La Grève du Climat ne cède pas à la mode du bio-régionalisme. Ses mesures ne s’appliquent pas à n’importe quelle localité, bassin-versant ou zone à défendre (ZAD), mais à un vrai pays politiquement et historiquement constitué. Le bien commun vaudois est mentionné. L’agriculture vaudoise devra nourrir la population.

Le fédéralisme, la souveraineté des cantons et la démocratie directe semblent, à première vue, admis. Les difficultés écologiques liées à la mondialisation sont soulignées.

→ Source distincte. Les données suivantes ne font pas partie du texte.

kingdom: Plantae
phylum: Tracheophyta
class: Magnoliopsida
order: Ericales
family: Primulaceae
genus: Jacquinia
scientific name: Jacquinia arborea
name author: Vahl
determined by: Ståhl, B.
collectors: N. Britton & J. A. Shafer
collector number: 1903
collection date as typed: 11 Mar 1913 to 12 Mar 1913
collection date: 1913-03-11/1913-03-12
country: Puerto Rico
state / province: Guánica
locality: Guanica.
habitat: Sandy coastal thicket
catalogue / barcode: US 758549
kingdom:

En dépit de ces points positifs, le projet nous apparaît maximaliste.  Le climat étant le facteur prépondérant dans toute décision, le plan des jeunes peut vite tourner à une paradoxale  monomanie transversale. Le poids de l’Etat est énorme. Celui-ci s’occupe de tout, assisté par une garde de volontaires verts. Il agit en multipliant les lois (avec l’idée sous-jacente que la loi modifie automatiquement les comportements), en encaissant des taxes et en arrosant les bonnes pratiques de subventions. Que coûteront les transports publics gratuits, le service civil climat et la caisse maladie cantonale? Que deviendront, dans le cadre d’une économie sociale (pour ne pas dire socialiste) et solidaire le droit de propriété et les domaines agricoles familiaux menés par des agriculteurs indépendants? Aurons-nous affaire, sous couvert de soins à apporter à la nature et aux personnes agressées par la crise climatique, à une psychiatrisation des rapports humains, et, sous prétexte de frugalité, à l’imposition en douce d’un mode de vie végane, féministe et antispéciste?

Il faut faire la part de l’extrême jeunesse des activistes. Ils ne se doutent pas de la lenteur propre à la démocratie semi-directe et ignorent peut-être que des agriculteurs, des vignerons et des entrepreneurs locaux ont commencé à corriger leurs pratiques.

Il est probable que le mouvement, si l’Etat de Vaud ne satisfait pas ses revendications, cherchera à exercer des pressions à un échelon plus élevé, confédéral, européen ou mondial, à moins qu’il ne se rebelle pour de bon (afin d’éviter l’extinction…) et se tourne vers la désobéissance civile et la violence.

La réforme ne se fera plus par le bas, mais tombera d’en haut. Cela ne nous séduira plus du tout.